BEGIN The data
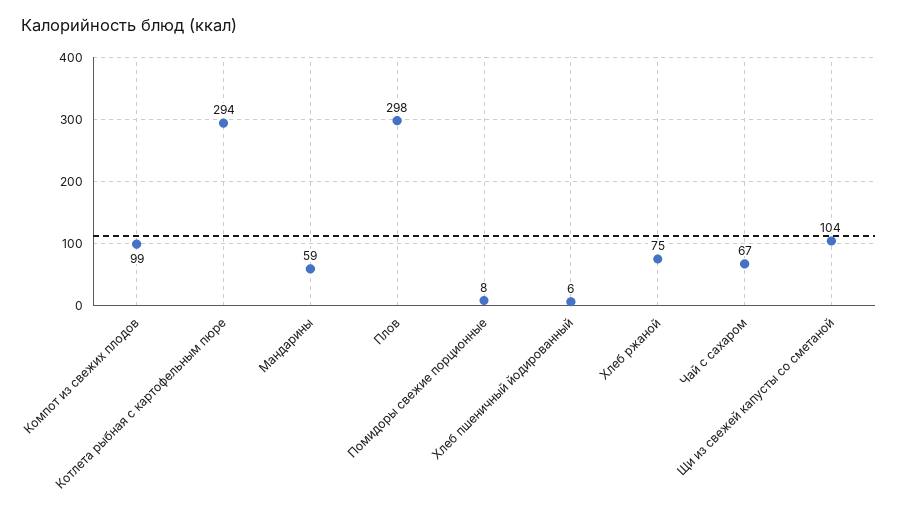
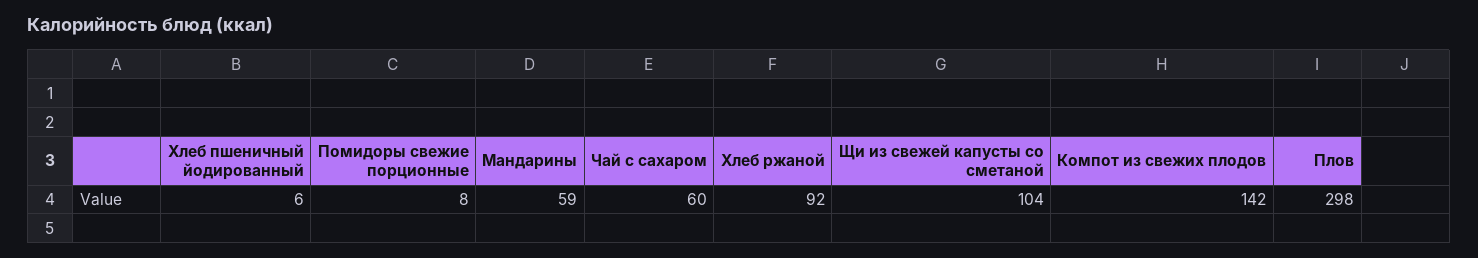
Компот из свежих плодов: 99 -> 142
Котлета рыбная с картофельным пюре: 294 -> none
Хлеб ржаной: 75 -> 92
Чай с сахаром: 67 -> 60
END The data
BEGIN The data
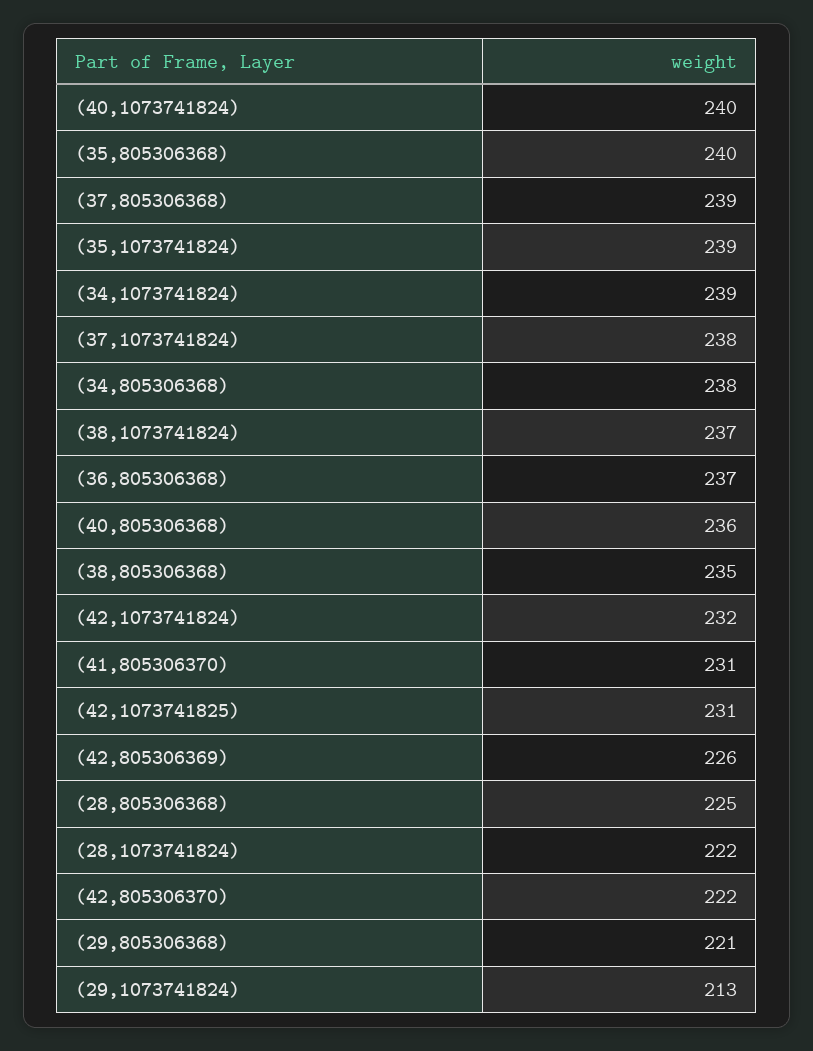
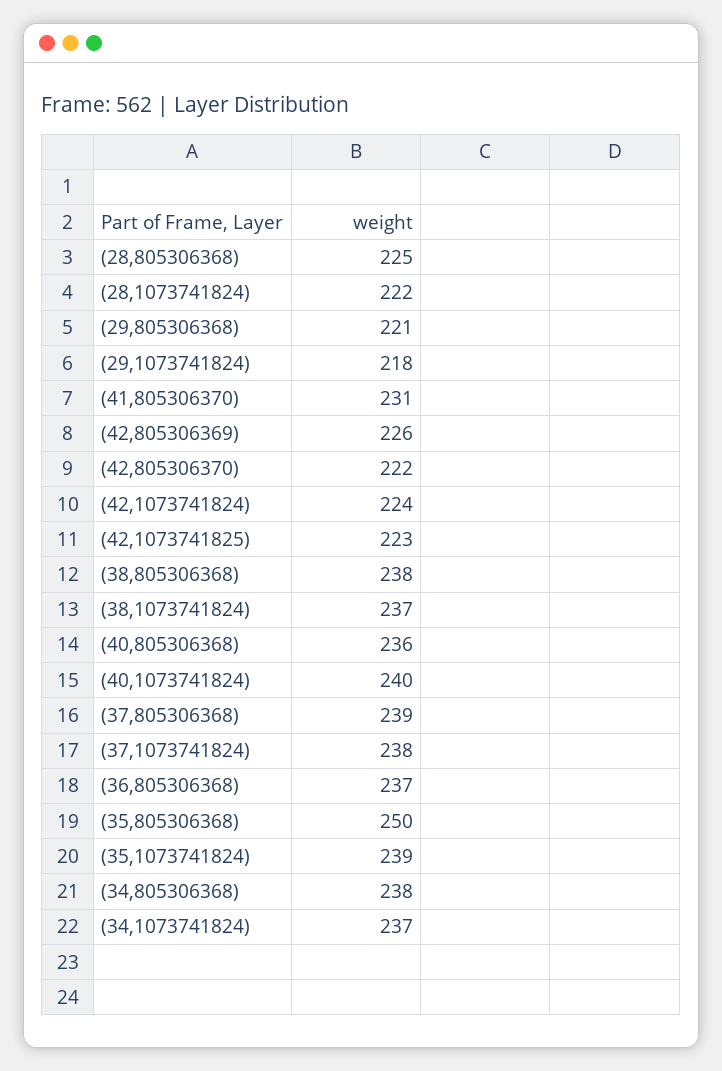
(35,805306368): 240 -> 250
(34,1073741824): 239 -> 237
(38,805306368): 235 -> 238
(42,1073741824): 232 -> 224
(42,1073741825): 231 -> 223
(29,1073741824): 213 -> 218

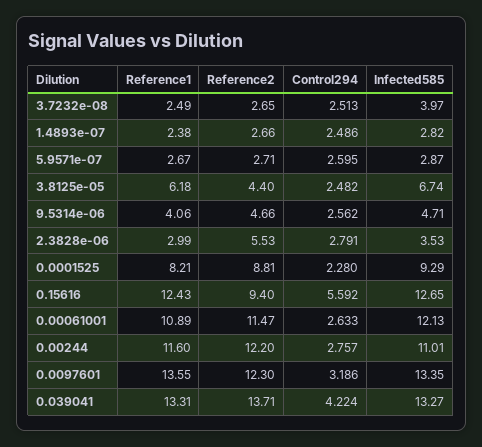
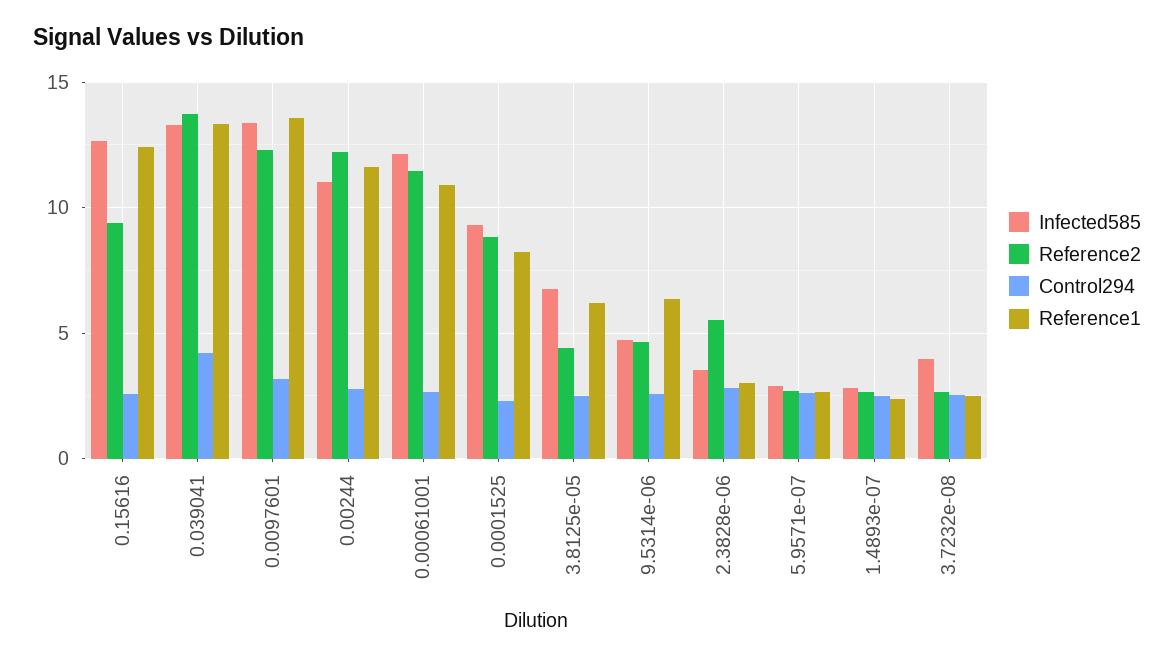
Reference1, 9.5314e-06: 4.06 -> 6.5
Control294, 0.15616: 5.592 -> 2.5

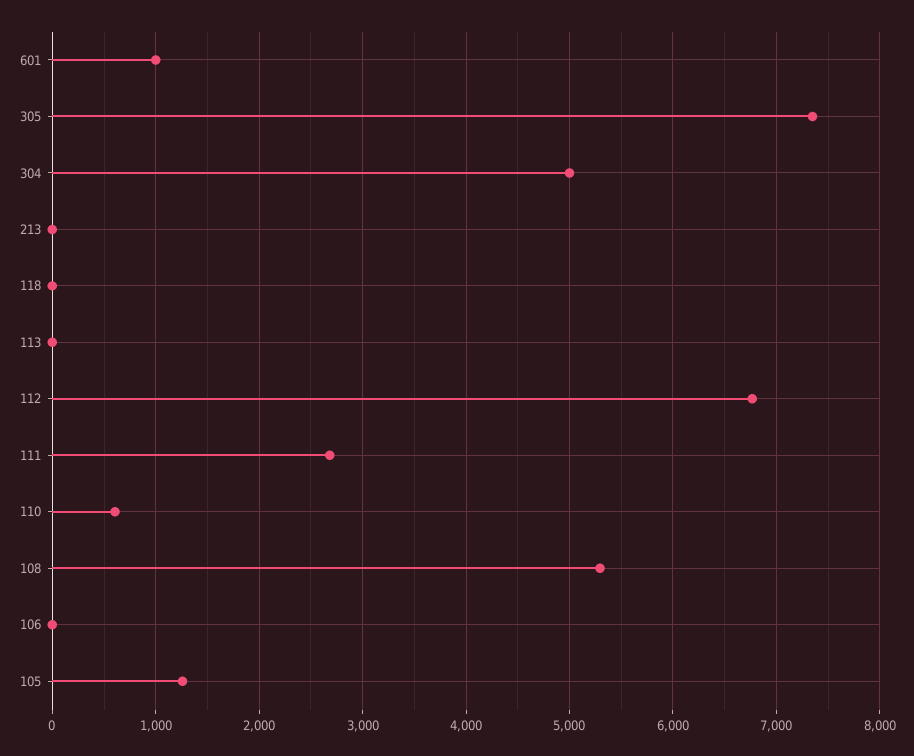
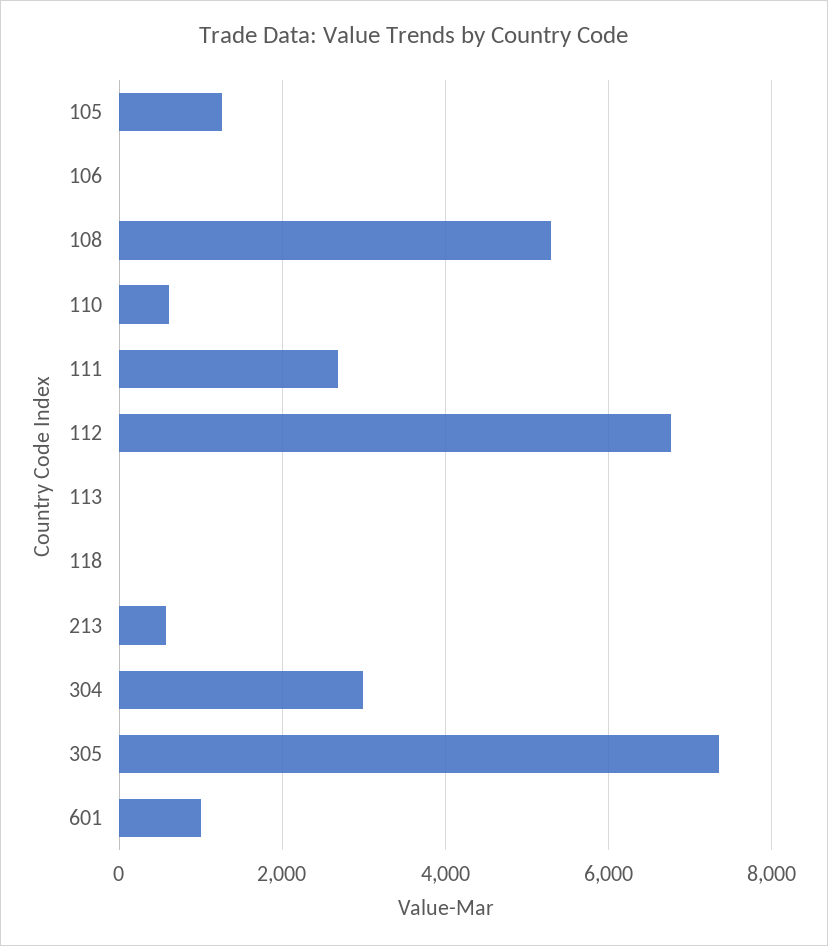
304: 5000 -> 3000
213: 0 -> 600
END The data
§ **Your task**
In the records above, find the line containing "(42,1073741824): 232 -> 224" and the line containing "213: 0 -> 600", then give both of them again word for word along with every line between. Omit any pictures.

§ **Response below**
(42,1073741824): 232 -> 224
(42,1073741825): 231 -> 223
(29,1073741824): 213 -> 218

Reference1, 9.5314e-06: 4.06 -> 6.5
Control294, 0.15616: 5.592 -> 2.5

304: 5000 -> 3000
213: 0 -> 600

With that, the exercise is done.